# Passage start

Lisa agrees at first but Jongman encourages her to instead go to Palestine. Jongman arranges passage for them in one of Van der Pink's vessels in exchange for agreeing to captain for him for a year without pay. Knowing that the British will try to stop them, Jongman makes a deal: if they allow Lisa to enter Palestine, Jongman will surrender himself. During the passage, the British protect the ship from pirates.

Cast
 Stephen Boyd as Peter Jongman
 Dolores Hart as Lisa Held
 Leo McKern as Brandt
 Hugh Griffith as Klaus Van der Pink
 Donald Pleasence as Sergeant Wolters
 Harry Andrews as Ayoob
 Robert Stephens as Roger Dickens
 Marius Goring as Thorens
 Finlay Currie as De Kool
 Harold Goldblatt as Dr. Mitropoulos
 Neil McCallum as Browne
 Geoffrey Keen as Commissioner Bartels
 Jean Anderson as Mrs. Jongman
 Michael David as Captain Berger
 Jane Jordan Rogers as Anaka Jongman

Original Novel
The film was based on the novel The Inspector by Jan de Hartog, published in 1960. It was the first novel published by the new publishing house, Atheneum Publishing.

The New York Times called it "a sober and touching novel of the human condition." The Chicago Tribune called it "haunting".

Development
Film rights were bought by 20th Century Fox in October 1960. They assigned Nelson Gidding to do a script and Mark Robson to produce and direct.

In the novel, the male hero was a middle aged man haunted by the death of his Jewish fiancée. The script adaptation made it more of a romance between the man (now younger) and the woman.

In March 1961 Natalie Wood signed to play the lead. She dropped out and Robson cast Stephen Boyd and Dolores Hart – both under long term contracts to Fox. They had recently acted in "To the Sound of Trumpets" for Playhouse 90.

# Passage end
# Records start

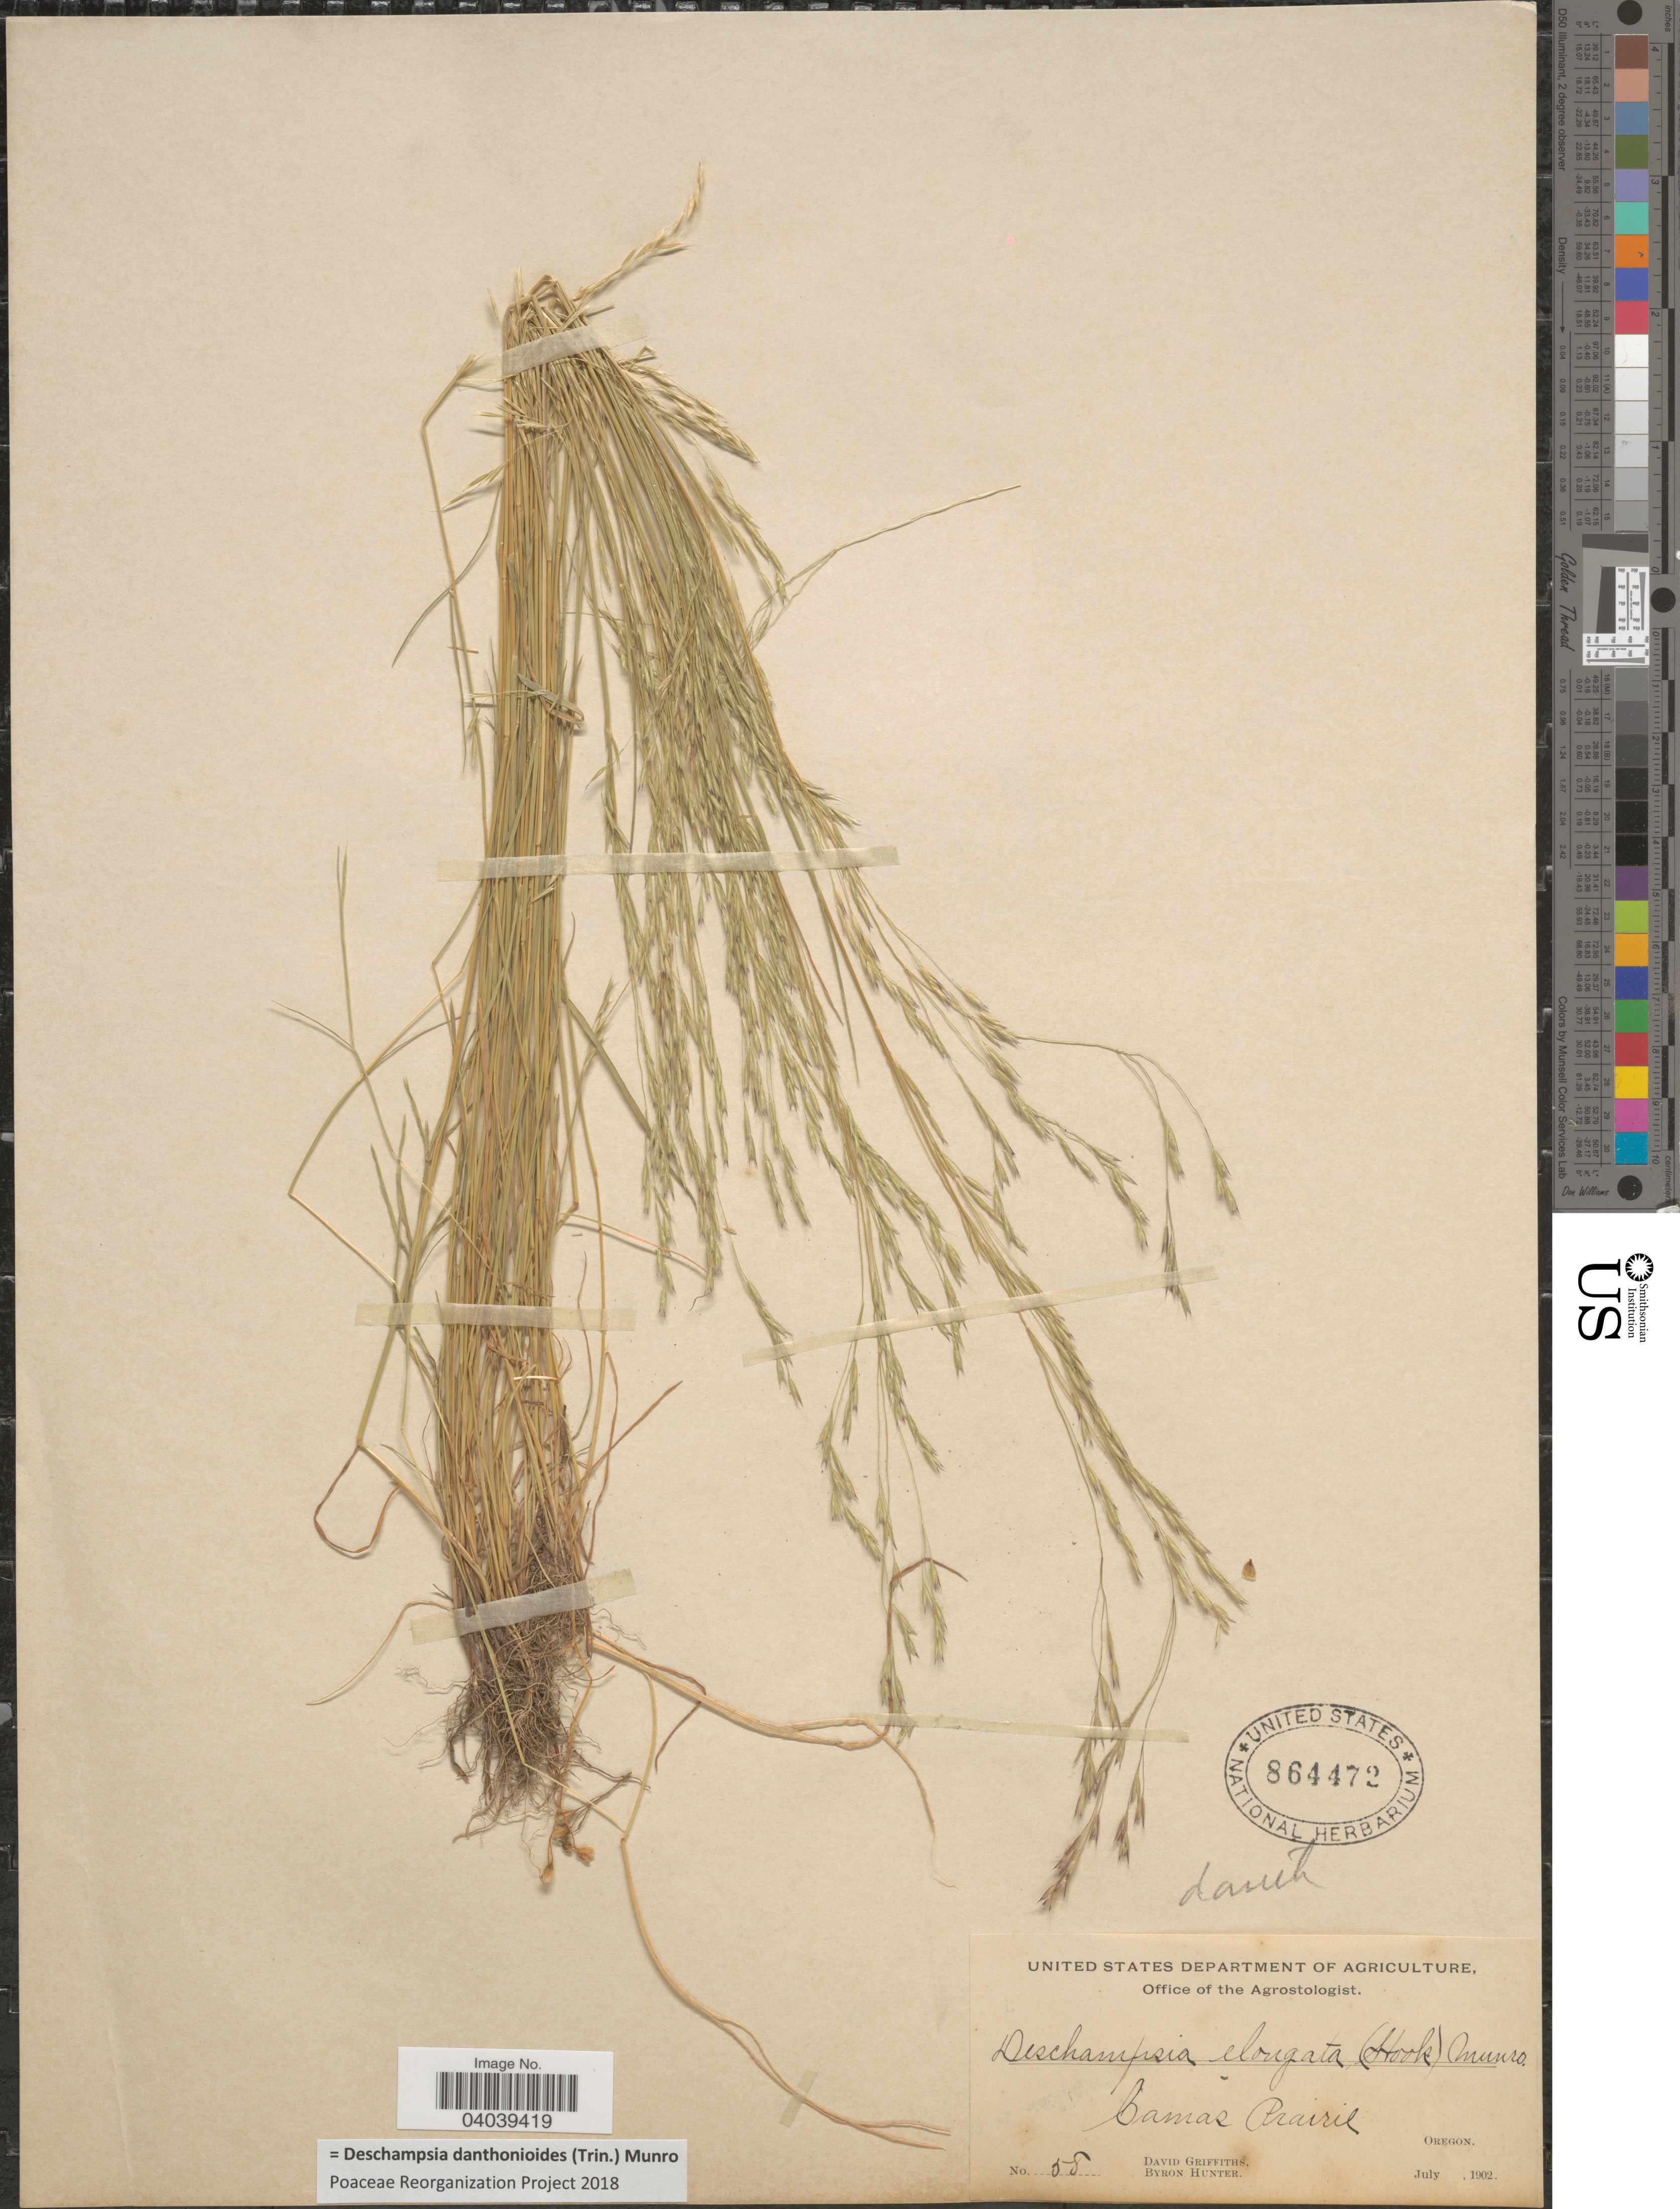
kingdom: Plantae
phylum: Tracheophyta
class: Liliopsida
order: Poales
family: Poaceae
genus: Deschampsia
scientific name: Deschampsia danthonioides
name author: (Trin.) Munro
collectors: D. Griffiths & B. Hunter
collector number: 58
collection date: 1902-07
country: United States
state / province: Oregon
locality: Camas Prairie.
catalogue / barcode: US 864472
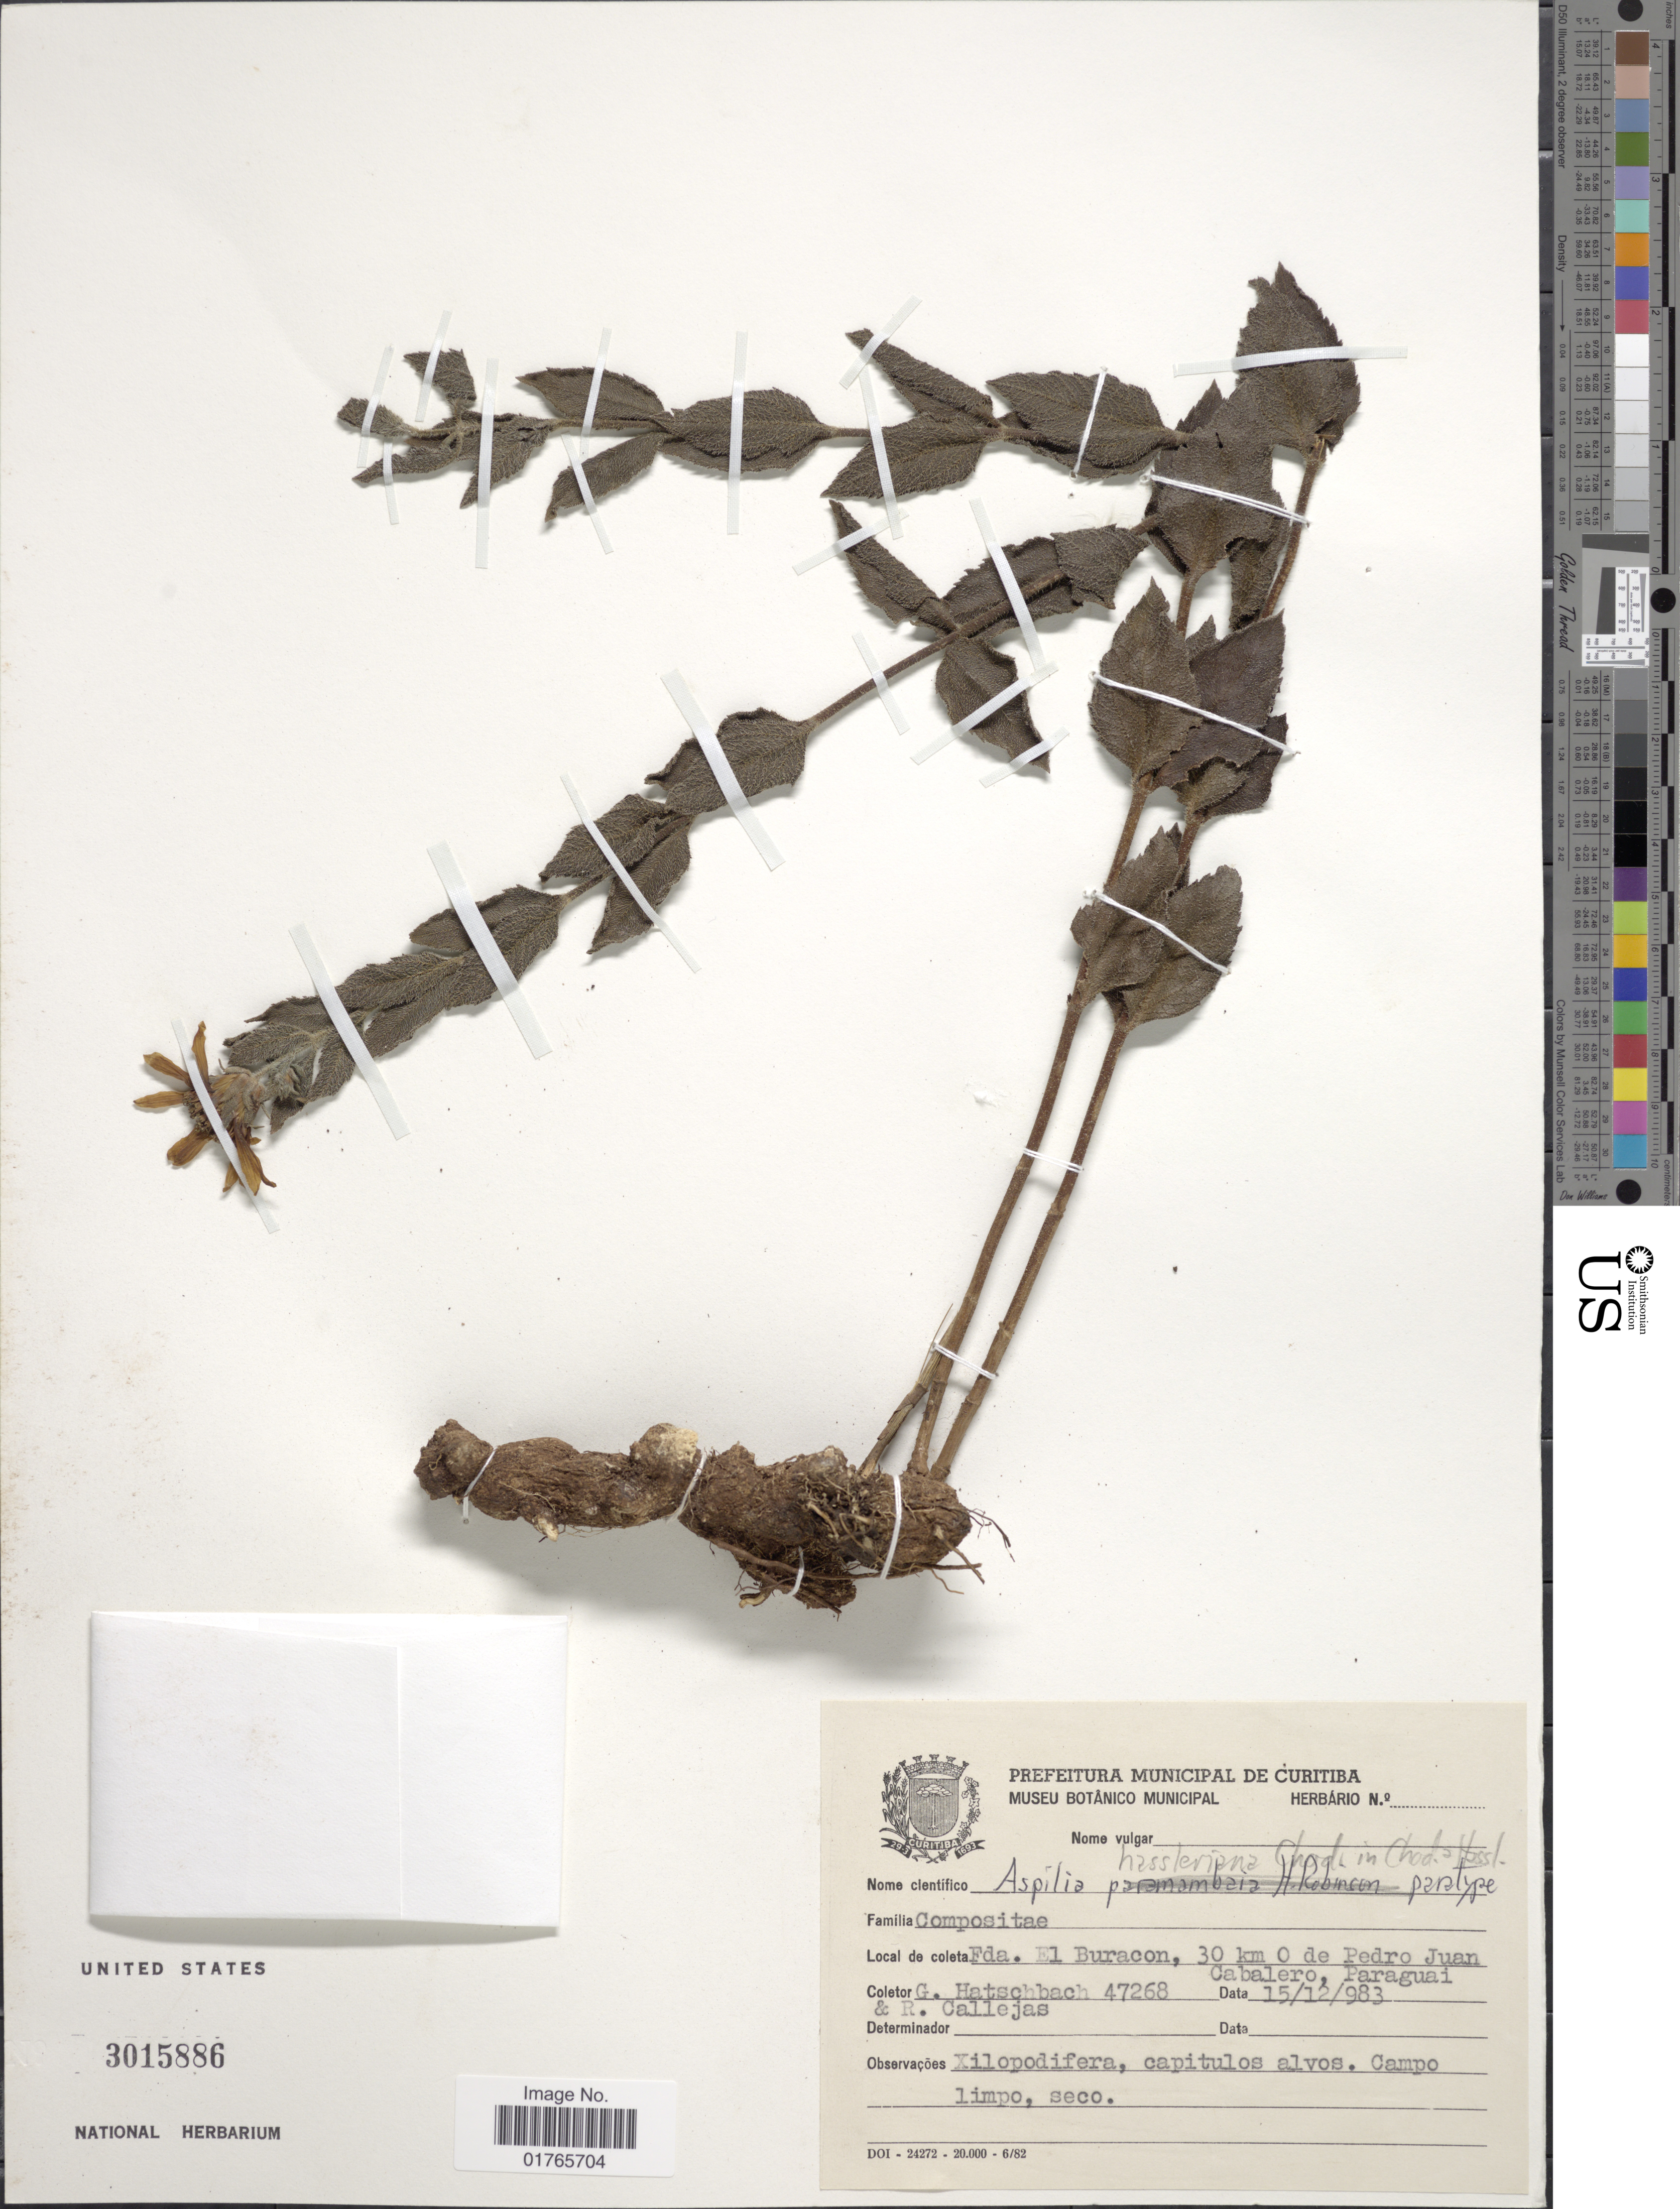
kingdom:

# Records end

_Jobs_
a - Copy the passage about the film word for word, in full.
b - Rewrite all the specimen catalog entries with "locality" replaced by "place" and nothing else changed. Don't include the pictures.
The passage and the entries have nothing to do with each other.

_Solutions to the tasks_
a -
Lisa agrees at first but Jongman encourages her to instead go to Palestine. Jongman arranges passage for them in one of Van der Pink's vessels in exchange for agreeing to captain for him for a year without pay. Knowing that the British will try to stop them, Jongman makes a deal: if they allow Lisa to enter Palestine, Jongman will surrender himself. During the passage, the British protect the ship from pirates.

Cast
 Stephen Boyd as Peter Jongman
 Dolores Hart as Lisa Held
 Leo McKern as Brandt
 Hugh Griffith as Klaus Van der Pink
 Donald Pleasence as Sergeant Wolters
 Harry Andrews as Ayoob
 Robert Stephens as Roger Dickens
 Marius Goring as Thorens
 Finlay Currie as De Kool
 Harold Goldblatt as Dr. Mitropoulos
 Neil McCallum as Browne
 Geoffrey Keen as Commissioner Bartels
 Jean Anderson as Mrs. Jongman
 Michael David as Captain Berger
 Jane Jordan Rogers as Anaka Jongman

Original Novel
The film was based on the novel The Inspector by Jan de Hartog, published in 1960. It was the first novel published by the new publishing house, Atheneum Publishing.

The New York Times called it "a sober and touching novel of the human condition." The Chicago Tribune called it "haunting".

Development
Film rights were bought by 20th Century Fox in October 1960. They assigned Nelson Gidding to do a script and Mark Robson to produce and direct.

In the novel, the male hero was a middle aged man haunted by the death of his Jewish fiancée. The script adaptation made it more of a romance between the man (now younger) and the woman.

In March 1961 Natalie Wood signed to play the lead. She dropped out and Robson cast Stephen Boyd and Dolores Hart – both under long term contracts to Fox. They had recently acted in "To the Sound of Trumpets" for Playhouse 90.

b -
kingdom: Plantae
phylum: Tracheophyta
class: Liliopsida
order: Poales
family: Poaceae
genus: Deschampsia
scientific name: Deschampsia danthonioides
name author: (Trin.) Munro
collectors: D. Griffiths & B. Hunter
collector number: 58
collection date: 1902-07
country: United States
state / province: Oregon
place: Camas Prairie.
catalogue / barcode: US 864472
kingdom:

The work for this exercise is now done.